Nishikori, who has never made it past the fourth round at Wimbledon in any of his previous nine main draw appearances, admits he has his own struggles on grass – a surface where he has picked up multiple injuries in the part. But he tips other contenders to challenge Federer at the All England Club this year.
“I think Roger and Rafa [Nadal], those two are at a little different level this year. That’s for sure. But, you know, [Marin] Cilic is playing good. He can be really tough opponent on grass,” Nishikori told reporters at Wimbledon on Saturday.
“He did well last year, too. I mean, Dimi [Grigor Dimitrov] is also good player. I’m sure it’s going to be tough tournament because, you know, Stan [Wawrinka] is not seeded, and [Novak] Djokovic is not top-10 seeded.

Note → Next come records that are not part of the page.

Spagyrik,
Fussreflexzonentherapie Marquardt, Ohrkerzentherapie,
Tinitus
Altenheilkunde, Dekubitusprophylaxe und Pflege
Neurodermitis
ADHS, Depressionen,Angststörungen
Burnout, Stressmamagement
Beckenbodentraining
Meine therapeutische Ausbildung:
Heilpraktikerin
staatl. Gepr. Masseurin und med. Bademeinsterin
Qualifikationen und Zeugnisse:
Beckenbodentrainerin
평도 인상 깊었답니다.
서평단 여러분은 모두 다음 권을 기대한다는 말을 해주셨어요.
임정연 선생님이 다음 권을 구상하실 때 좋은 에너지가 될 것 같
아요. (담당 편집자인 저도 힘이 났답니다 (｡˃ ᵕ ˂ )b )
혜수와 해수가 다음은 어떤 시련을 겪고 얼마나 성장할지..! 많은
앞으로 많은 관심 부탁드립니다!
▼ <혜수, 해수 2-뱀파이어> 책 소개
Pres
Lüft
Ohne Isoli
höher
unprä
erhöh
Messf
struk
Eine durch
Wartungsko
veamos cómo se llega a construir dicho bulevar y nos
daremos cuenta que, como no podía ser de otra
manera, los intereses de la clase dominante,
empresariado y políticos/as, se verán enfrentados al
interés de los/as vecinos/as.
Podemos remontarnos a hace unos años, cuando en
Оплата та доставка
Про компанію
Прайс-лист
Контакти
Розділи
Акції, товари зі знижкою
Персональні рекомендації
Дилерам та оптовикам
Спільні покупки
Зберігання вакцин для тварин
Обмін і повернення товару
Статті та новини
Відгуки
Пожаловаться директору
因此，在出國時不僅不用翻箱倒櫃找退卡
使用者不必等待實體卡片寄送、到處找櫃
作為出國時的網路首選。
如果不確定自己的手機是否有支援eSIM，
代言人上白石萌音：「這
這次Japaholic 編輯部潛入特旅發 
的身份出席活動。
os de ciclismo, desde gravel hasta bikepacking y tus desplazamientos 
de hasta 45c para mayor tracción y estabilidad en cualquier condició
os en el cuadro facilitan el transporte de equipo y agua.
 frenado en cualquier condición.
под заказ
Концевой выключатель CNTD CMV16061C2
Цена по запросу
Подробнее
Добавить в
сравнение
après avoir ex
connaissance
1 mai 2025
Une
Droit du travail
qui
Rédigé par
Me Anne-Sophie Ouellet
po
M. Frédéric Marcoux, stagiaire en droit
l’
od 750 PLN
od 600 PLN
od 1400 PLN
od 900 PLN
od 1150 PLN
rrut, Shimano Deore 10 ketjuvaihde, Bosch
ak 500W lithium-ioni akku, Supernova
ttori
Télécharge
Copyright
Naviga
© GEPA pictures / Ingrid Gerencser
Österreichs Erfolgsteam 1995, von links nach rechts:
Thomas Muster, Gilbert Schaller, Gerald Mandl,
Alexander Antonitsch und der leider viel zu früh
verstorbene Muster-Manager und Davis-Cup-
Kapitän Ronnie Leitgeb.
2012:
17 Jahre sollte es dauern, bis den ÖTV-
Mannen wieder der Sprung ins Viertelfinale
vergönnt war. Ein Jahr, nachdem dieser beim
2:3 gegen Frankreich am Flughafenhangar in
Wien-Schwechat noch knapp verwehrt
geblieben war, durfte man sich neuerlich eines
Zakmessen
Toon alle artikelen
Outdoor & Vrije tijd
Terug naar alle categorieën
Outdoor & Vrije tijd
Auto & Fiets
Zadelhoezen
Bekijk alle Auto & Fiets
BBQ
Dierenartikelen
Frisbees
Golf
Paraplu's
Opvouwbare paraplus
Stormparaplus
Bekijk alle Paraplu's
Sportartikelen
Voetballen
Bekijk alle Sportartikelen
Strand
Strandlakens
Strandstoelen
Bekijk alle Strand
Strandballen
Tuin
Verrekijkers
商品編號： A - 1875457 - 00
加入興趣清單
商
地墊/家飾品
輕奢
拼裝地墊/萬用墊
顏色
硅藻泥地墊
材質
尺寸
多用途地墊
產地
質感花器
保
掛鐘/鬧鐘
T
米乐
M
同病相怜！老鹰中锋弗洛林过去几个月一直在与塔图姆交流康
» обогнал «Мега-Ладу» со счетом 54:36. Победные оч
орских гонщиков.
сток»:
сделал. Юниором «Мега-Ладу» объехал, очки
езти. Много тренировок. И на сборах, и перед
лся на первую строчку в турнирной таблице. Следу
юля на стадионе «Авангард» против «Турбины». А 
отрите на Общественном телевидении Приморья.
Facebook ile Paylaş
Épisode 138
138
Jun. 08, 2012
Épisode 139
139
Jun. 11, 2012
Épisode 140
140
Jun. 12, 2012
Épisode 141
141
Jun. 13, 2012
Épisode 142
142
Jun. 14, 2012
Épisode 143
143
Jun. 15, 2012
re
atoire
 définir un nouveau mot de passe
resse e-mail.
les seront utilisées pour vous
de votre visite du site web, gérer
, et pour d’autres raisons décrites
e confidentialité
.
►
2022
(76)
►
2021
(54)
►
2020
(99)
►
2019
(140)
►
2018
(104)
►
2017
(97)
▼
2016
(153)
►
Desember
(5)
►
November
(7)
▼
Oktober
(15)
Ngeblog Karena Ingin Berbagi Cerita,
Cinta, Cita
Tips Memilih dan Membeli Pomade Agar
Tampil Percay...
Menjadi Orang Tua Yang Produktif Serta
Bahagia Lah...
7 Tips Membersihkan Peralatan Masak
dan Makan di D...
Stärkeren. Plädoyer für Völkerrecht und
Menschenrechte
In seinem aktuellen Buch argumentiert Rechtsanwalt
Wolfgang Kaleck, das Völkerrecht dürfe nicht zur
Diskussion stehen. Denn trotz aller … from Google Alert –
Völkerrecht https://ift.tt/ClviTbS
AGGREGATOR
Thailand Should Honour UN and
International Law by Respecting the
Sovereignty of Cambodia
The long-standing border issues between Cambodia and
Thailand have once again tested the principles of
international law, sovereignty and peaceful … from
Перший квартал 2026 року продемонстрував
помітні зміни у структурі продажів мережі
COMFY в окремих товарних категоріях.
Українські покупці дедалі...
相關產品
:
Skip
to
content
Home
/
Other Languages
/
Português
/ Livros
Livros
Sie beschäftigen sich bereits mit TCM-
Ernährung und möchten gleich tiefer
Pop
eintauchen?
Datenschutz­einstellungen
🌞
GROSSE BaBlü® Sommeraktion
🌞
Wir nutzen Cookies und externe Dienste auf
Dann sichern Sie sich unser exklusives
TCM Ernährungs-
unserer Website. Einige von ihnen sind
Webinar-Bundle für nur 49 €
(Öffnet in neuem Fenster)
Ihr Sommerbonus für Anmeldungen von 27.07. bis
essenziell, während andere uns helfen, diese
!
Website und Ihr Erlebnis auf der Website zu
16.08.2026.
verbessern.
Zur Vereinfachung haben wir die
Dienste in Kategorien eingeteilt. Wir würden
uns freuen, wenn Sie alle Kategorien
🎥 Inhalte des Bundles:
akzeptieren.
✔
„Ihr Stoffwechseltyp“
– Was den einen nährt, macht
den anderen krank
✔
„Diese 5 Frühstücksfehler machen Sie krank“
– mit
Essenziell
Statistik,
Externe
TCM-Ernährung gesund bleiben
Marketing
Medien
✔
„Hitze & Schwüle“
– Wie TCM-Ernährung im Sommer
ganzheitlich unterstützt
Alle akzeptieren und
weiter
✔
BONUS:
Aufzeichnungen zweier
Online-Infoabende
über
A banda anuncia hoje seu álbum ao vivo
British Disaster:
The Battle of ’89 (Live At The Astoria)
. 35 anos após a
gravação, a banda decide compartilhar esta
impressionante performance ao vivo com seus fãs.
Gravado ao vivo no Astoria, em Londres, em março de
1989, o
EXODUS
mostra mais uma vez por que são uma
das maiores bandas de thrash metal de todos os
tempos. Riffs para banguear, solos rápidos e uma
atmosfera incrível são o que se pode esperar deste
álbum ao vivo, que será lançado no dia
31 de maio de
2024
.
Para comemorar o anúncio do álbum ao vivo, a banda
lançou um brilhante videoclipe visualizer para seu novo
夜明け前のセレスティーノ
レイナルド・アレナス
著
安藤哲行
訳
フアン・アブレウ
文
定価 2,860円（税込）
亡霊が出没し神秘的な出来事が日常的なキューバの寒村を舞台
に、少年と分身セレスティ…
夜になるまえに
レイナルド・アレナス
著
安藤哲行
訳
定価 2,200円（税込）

“Yeah, I’m sure it’s going to be interesting tournament.”
Wawrinka, who had double knee surgery last August and has played just 14 matches in the last 11 months, is down to No. 225 in the world rankings and drew former semi-finalist Dimitrov in the first round.
Djokovic, a three-time Wimbledon champion, is seeded No. 12 here this year, as he continues to search for his top form.
Cilic is arguably the second favourite for the title having won Queens last Sunday – defeating Djokovic in the final, and having finished as runner-up at Wimbledon last year.
Wimbledon is the only Slam where Nishikori has yet to reach the quarter-finals.
The Japanese former US Open runner-up is seeded 27 in south-west London and opens his campaign against fellow Bradenton-based player, Christian Harrison, who qualified for his first Wimbledon by claiming three victories at Roehampton this week.
After going through no less than 7 surgeries and overcoming a bone infection, @charrison94 has qualified for his maiden #wimbledon, just a few days after cracking the top-200 for the first timehttps://t.co/wVE6zJwpTx
— Reem Abulleil (@ReemAbulleil) June 28, 2018
“I know him a lot actually,” Nishikori said of Harrison, who is the younger brother of world No. 58 Ryan Harrison. “We practice together all the time in the [IMG] academy. We grow up together. It’s not easy when you have to play with good friends.
“But, yeah, I hope I can enjoy the match. Actually first time to play him in an official match, so… It’s going to be exciting. Yeah, hopefully we both play good tennis.”
On his physical issues on the grass, Nishikori said: “I had couple injuries with this surface. You know, I been trying many different things for training off the court.
“Well, I think there is many stop and go here. You got to really use your legs. The point is quick, but it’s different than clay, so…
“Yeah, had a couple issues when I, you know, played this surface. I think I’m getting stronger. Hope this year is going to be okay.”